A soft credit search is a way of finding out which credit cards you’re most likely to be accepted for without your credit score being affected. This is usually done via a website such as MoneySuperMarket.

A hard search on your credit report is a mark left by a lender who has assessed your credit rating after you have applied for a credit card. Too many hard searches (often through multiple applications) may make lenders think you are desperate for credit so it’s best to limit your applications for credit in a short space of time.
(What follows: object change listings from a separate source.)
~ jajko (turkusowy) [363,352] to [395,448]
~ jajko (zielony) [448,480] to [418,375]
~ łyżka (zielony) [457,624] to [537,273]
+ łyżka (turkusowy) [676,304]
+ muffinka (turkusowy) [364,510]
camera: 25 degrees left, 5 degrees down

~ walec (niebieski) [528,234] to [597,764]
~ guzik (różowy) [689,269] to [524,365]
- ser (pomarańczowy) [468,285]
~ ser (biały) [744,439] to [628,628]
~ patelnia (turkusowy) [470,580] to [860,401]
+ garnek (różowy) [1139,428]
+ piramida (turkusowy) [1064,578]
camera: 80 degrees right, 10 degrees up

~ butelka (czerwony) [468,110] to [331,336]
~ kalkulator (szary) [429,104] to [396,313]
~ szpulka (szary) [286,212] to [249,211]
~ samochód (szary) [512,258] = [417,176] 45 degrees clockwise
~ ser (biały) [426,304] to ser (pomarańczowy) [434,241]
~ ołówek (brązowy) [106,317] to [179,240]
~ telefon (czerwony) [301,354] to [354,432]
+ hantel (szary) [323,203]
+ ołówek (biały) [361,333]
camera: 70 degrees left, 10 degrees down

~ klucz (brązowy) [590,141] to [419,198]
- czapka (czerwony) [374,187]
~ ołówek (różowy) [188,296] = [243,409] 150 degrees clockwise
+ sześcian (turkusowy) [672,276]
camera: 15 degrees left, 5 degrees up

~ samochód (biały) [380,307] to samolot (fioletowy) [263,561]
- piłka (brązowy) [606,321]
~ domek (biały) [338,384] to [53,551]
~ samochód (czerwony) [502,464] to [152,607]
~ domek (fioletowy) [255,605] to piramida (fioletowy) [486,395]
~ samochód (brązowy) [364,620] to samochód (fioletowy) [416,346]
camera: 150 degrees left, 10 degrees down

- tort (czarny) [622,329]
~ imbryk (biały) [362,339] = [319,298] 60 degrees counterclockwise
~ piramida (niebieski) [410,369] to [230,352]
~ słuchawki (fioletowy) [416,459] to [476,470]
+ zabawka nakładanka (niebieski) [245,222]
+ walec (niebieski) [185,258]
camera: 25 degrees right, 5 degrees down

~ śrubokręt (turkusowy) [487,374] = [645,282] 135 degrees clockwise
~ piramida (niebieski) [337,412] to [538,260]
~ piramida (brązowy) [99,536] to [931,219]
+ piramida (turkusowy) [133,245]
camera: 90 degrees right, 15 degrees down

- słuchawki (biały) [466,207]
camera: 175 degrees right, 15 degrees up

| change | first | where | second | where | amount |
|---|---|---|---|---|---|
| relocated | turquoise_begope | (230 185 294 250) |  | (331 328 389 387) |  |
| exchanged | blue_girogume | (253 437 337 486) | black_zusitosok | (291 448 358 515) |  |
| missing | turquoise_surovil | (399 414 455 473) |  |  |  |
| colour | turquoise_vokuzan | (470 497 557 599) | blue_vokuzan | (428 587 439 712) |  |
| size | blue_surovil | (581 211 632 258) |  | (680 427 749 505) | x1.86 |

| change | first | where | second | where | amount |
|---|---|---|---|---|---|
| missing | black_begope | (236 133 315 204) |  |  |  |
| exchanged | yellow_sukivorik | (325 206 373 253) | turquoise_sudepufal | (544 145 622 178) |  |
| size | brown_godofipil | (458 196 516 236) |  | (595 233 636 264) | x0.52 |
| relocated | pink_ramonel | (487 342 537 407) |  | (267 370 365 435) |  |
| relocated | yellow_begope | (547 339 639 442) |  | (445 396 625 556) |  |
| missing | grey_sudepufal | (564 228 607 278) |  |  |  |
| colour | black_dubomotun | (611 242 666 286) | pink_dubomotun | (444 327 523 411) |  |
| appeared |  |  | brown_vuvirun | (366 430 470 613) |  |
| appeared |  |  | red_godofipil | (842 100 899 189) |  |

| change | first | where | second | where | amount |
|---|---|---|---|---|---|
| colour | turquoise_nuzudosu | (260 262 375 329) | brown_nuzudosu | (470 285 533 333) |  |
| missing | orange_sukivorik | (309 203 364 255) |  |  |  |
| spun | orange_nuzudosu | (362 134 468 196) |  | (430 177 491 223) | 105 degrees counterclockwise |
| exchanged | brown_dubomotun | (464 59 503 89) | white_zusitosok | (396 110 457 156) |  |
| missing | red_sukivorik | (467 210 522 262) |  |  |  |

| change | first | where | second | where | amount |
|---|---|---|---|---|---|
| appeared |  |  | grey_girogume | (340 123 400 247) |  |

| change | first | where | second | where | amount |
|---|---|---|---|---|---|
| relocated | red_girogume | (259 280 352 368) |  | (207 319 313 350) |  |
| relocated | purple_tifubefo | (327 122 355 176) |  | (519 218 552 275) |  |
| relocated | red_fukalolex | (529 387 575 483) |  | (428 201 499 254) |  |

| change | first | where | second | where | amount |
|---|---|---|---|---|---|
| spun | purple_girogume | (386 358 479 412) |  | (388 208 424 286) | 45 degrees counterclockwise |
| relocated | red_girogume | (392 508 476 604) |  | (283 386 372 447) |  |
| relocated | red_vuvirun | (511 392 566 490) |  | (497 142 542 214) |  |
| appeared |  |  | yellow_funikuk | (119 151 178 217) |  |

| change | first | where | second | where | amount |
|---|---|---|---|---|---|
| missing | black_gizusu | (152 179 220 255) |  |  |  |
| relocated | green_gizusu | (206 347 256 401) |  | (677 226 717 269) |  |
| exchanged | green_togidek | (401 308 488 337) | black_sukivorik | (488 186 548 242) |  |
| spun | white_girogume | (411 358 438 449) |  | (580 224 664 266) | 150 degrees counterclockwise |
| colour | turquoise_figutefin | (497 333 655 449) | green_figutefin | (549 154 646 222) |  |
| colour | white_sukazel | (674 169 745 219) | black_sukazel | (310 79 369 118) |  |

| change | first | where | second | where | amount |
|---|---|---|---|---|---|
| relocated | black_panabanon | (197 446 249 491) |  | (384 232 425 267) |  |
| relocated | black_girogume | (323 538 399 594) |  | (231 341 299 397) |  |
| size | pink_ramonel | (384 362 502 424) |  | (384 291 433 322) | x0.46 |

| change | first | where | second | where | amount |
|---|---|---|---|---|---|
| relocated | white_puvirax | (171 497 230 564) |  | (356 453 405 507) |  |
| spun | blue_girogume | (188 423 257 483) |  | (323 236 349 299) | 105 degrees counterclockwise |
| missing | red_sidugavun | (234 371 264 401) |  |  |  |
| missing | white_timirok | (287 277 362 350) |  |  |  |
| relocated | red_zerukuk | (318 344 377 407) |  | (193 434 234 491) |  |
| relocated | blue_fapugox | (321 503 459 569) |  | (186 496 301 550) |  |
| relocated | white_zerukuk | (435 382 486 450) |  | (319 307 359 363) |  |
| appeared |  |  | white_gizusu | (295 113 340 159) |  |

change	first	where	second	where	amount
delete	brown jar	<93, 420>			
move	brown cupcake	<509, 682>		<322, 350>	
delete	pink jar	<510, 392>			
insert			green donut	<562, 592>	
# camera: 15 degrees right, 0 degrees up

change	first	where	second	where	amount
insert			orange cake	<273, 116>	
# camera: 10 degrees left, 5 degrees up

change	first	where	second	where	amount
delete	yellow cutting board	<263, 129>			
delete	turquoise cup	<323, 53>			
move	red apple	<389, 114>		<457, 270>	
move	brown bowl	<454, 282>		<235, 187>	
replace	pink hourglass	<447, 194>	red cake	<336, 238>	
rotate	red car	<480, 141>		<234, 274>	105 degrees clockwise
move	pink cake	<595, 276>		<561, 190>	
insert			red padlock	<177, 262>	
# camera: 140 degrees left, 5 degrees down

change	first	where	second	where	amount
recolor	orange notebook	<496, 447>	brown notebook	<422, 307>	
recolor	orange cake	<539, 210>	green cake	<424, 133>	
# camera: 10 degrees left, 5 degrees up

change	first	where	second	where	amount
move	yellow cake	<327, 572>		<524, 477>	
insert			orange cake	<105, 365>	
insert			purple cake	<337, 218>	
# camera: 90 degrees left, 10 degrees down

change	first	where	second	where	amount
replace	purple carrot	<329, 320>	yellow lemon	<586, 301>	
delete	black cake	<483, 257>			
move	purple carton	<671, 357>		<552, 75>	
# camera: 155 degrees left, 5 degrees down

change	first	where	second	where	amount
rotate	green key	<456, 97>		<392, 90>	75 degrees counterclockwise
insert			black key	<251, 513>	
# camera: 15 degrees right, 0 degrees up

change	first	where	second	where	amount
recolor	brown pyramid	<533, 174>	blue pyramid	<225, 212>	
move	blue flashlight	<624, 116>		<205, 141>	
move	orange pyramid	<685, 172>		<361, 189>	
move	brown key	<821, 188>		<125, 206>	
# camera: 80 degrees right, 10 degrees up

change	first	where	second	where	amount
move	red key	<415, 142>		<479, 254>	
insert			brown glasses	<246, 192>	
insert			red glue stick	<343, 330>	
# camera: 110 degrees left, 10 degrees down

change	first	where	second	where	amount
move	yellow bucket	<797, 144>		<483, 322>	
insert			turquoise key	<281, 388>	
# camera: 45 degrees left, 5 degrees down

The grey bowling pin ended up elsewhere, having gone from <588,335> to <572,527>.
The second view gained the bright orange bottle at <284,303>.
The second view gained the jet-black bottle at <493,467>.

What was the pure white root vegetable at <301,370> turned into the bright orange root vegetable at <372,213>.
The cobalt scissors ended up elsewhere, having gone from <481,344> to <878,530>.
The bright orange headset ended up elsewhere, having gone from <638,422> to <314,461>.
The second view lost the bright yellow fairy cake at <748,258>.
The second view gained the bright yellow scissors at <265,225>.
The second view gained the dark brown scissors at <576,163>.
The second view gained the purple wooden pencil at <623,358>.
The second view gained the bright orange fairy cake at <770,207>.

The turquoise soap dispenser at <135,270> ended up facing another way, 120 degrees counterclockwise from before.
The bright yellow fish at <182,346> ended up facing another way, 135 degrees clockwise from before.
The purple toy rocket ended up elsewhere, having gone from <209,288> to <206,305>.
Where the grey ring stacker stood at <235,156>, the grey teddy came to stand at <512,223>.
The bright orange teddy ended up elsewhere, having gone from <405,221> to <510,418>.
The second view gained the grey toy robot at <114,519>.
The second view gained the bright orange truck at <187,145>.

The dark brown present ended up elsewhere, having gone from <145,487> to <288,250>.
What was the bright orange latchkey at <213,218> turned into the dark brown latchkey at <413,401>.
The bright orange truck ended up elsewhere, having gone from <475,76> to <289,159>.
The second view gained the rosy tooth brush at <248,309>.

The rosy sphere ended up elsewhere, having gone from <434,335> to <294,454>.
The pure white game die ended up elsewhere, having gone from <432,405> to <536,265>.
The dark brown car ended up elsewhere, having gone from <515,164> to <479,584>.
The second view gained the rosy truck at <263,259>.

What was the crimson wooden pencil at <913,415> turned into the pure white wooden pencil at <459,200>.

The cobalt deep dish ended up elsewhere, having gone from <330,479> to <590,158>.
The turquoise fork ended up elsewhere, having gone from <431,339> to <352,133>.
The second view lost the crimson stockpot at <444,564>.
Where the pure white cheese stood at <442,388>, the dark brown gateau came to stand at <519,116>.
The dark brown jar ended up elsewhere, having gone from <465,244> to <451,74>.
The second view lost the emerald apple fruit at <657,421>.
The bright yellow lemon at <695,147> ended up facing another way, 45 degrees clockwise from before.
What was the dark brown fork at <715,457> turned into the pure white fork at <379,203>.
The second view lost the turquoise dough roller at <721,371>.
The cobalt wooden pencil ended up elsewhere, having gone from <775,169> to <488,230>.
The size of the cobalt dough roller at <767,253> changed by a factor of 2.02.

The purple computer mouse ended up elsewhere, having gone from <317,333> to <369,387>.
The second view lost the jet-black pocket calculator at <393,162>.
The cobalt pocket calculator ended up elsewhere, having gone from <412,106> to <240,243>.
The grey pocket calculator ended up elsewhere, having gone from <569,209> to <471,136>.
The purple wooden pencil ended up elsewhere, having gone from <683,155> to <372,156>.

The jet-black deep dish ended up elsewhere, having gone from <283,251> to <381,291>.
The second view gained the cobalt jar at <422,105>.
If you have a bad credit rating or you don’t have a credit history because you’ve never borrowed before, you might not qualify for the very best credit card deals. However, some credit cards are designed specifically for those who need to build up their credit score. Just be aware they often come with low credit limits and high interest rates.

However, if you use this type of card sensibly and always pay off your balance in full, you can improve your credit score so you’ll eventually be eligible for better credit cards.

If you miss a repayment on your credit card balance, you likely have to pay a penalty fee. What’s more, if you have any type of promotional offer with your card, such as an interest-free deal, this may be cancelled, and a missed payment may have a negative effect on your credit score.

If you get rejected for a credit card, this will leave a mark on your credit report and could lead to further rejections in the future. It’s a good idea to use MoneySuperMarket’s Eligibility Checker to see how likely you are to be accepted for a card before applying to get it, and it won’t affect your credit score.

You might be able to get more credit from your provider if you prove yourself to be a responsible borrower by repaying on time and never missing payments. Once you’ve established a good credit history, you might be successful when asking for a higher credit limit.

Unlike many loans and mortgages, you generally won’t be charged for making early repayments on your credit card – which means it’s a good way to get ahead of your balance.

You can’t get joint credit cards in the same way as bank accounts and mortgages, but you can add additional users to your own credit cards. However, you should remember that it’s still the primary cardholder’s responsibility to pay off the balance. 

The Consumer Credit Act was established in 1974, and under Section 75 the credit card lender is jointly responsible with the retailer or supplier for any goods or services you purchase with your credit card.

This means if those products are faulty, or if there was any contract breach or misrepresentation on the retailer’s part, you can claim from your credit card company as well as the retailer.

However, you can’t recover money from both sides, so it’s useful for when the retailer has gone bust or they won’t respond to your communication. You should be aware the purchase value must be more than £100 and not more than £30,000 for you to be able to claim.

You can cancel your credit card by contacting your lender, by phone, email, online, post, or in person if they have a local branch. 

If you’re applying for a credit card, you might be able to find a better deal if you look through offers from different providers before taking one out. With MoneySuperMarket you’ll be able to search through multiple credit cards and compare them by a range of factors, including their interest rates and any benefits and rewards they come with.

All you need to do is answer a few questions about yourself and your financial situation, and our Eligibility Checker will show your chances of being accepted for different credit cards. This won’t affect your credit score, so you can run a check without any worries.

Once you know which card you want, you can normally apply by phone, online, or in person if the provider has a high street branch. However, when you do apply, the provider will usually run a hard credit check – which will show up on your credit report – to confirm whether they’ll give you the card. If you’re accepted they’ll tell you your credit limit and interest rate, and soon you’ll be ready to start using your credit card.